Just this week, it was reported that an independent consultancy Broadstone expects the private health services to see over 900,000 private admissions in 2024.
The demand is across all sides of the private healthcare sector. Dr Charles Levinson, medical director at Doctorcall told City A.M., he has seen “a significant growth in people joining our private GP membership” as he reported that membership increased three-fold in the last 12 months.
As David Furness, policy director at the Independent Healthcare Providers Network (IHPN), outlined, “With NHS waiting lists at record levels, it’s not surprising that more and more people are choosing to use private healthcare, either paying by their own means or through insurance.”
The main reason for this rise always comes back to the problems the NHS faces. The public healthcare system is going through a turbulent time, with its long, endless waiting lists, strike actions and underfunding.
Meanwhile, the Resolution Foundation reported last week, that the UK is suffering from the most sustained rise in long-term sickness since the 1990s, a trend which started even before the pandemic.
Additionally, City businesses are increasingly offering private healthcare insurance as an employee benefit when trying to recruit new staff, recruiters and insurers told City A.M. last week.
As Dr Levinson noted: “There has been an increased demand for corporate health services such as flu vaccination and significant interest in COVID vaccinations as well as on-site GP services.” He pointed out that “companies are increasingly alert to the impact of employee health on productivity and ultimately profitability.”
The issues with the NHS are also shining a light onto the private sector for Shadow health secretary Wes Streeting, who sees it as a saviour grace for the public sector—for short-term relief.

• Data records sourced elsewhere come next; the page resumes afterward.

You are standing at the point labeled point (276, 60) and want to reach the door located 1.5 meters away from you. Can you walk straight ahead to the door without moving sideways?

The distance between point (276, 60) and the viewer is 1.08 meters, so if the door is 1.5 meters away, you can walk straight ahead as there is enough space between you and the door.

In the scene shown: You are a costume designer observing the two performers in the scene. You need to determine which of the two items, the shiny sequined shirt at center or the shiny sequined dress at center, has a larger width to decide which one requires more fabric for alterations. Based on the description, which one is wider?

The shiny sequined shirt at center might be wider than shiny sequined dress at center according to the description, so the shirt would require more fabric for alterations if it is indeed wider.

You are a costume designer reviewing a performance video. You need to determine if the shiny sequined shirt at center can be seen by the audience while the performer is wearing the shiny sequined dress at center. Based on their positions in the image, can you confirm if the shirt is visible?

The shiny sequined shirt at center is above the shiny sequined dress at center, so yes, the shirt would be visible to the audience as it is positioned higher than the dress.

Speaking to the FT last Sunday, Streeting explained that he wants the NHS to lean on the private health sector in the short term so it can drastically reduce its dependence in the future.

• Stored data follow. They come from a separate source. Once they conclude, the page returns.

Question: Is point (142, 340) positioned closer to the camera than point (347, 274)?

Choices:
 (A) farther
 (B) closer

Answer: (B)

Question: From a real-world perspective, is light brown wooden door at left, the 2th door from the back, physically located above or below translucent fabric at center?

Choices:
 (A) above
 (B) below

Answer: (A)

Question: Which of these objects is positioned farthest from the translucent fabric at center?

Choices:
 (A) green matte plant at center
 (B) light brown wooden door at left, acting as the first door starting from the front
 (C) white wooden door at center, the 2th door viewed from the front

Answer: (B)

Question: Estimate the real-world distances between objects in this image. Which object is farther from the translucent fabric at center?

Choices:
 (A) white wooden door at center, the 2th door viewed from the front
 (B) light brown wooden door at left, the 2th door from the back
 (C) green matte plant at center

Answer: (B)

However, on the back of Streeting’s comments, Adrian Ramsay, co-leader of the Green Party of England and Wales, told City A.M. that “Wes Streeting has accepted large donations from private health companies, so it is no surprise he wants to ‘lean on them’ in return.”

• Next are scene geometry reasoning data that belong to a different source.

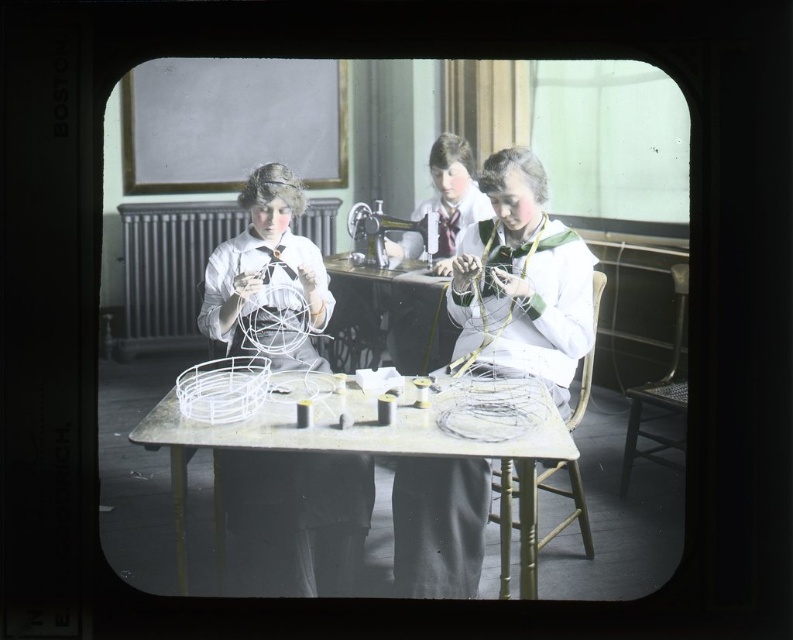
From the picture: Measure the distance between white wire basket at center and camera.

white wire basket at center and camera are 5.37 feet apart from each other.

Can you confirm if white wire basket at center is positioned to the right of metallic silver sewing machine at center?

Incorrect, white wire basket at center is not on the right side of metallic silver sewing machine at center.

I want to click on white wire basket at center, so click(x=361, y=449).

Where is `white wire basket at center`? The width and height of the screenshot is (793, 640). white wire basket at center is located at coordinates (361, 449).

Does white matte wire basket at center lie behind white fabric dress at center?

No, it is in front of white fabric dress at center.

Does white matte wire basket at center have a greater width compared to white fabric dress at center?

Yes.

Is point (272, 260) positioned in front of point (469, 216)?

No, it is not.

At what (x,y) coordinates should I click in order to perform the action: click on white matte wire basket at center. Please return your answer as a coordinate pair (x, y). Looking at the image, I should click on (293, 520).

Is point (332, 291) positioned before point (447, 266)?

Yes, point (332, 291) is closer to viewer.

The image size is (793, 640). What do you see at coordinates (393, 314) in the screenshot?
I see `white wire mesh table at center` at bounding box center [393, 314].

Where is `white wire mesh table at center`? white wire mesh table at center is located at coordinates (393, 314).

“The Green Party has never had any truck with the profit motive in health care. What the NHS desperately needs is billions in investment and health workers to be paid properly. We’ll tax the super-rich billionaires and millionaires to provide the funds to fix the NHS,” Ramsay added.
Whoever’s in power following the next General Election, James Daley, managing director at Fairer Finance said the growth in private healthcare “is likely to continue, albeit from a relatively small base, regardless of a potential change in government at the next General Election as there’s just not enough flexibility in the public finances to make any big difference and impact on the NHS.”
However, with all this demand, is the UK public ready for the private market to handle its health queries?
As Daley stated, it can be a “dangerous moment for consumers – most of whom have never bought this insurance before and are unlikely to understand the nuances of the coverage offered.”
But as Dale Le Page, product manager at Howden Life and Health, explains, “costs vary based on factors like age, coverage, postcode and insurer, but can be tailored to suit your specific budget and medical history.”
As he went on to add, people can start with a “basic treatment policy and build it up to be fully comprehensive.” For a basic policy, they “typically cover the cost of private treatment for those who are happy to be diagnosed by the NHS.”
“This means that if you have a health concern, you go to your NHS GP or other NHS service for a diagnosis. Once you’ve been diagnosed, you can then use your health insurance to access private treatment,” he outlined.”
He said if people like to include private diagnosis in their coverage, they can look at comprehensive health insurance. Le Page’s example of a 50-year-old couple can expect to pay around £63 per month for basic coverage, while comprehensive policies may cost approximately £109 per month. Alternatively, a 70-year-old couple might pay £129 for basic coverage and £251 for comprehensive.
But like all insurance policies, terms and conditions apply, as with Le Page’s example above, the prices are based on an SW1 postcode, a £1000 excess for two, and non-smokers who are joining on a moratorium underwriting basis with a guided hospital list.
Daley also pointed out that “pre-existing health conditions are typically not covered”, which means that a new customer won’t benefit from private medical insurance for the condition, which might have prompted them to explore private healthcare in the first place.